◆ **RECORDS SHOWN**

■ ■ ■ ■

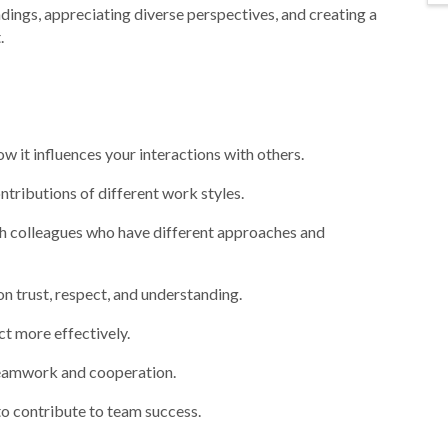
ings, appreciating diverse perspectives, and creating a
.
 it influences your interactions with others.
ntributions of different work styles.
h colleagues who have different approaches and
on trust, respect, and understanding.
ct more effectively.
teamwork and cooperation.
ferences to contribute to team success.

■ ■ ■ ■

◆ **TASK**
Copy out the data above to the letter, and keep every picture out of it.

◆ **OUTPUT OF THE EXERCISE**
ings, appreciating diverse perspectives, and creating a
.
 it influences your interactions with others.
ntributions of different work styles.
h colleagues who have different approaches and
on trust, respect, and understanding.
ct more effectively.
teamwork and cooperation.
ferences to contribute to team success.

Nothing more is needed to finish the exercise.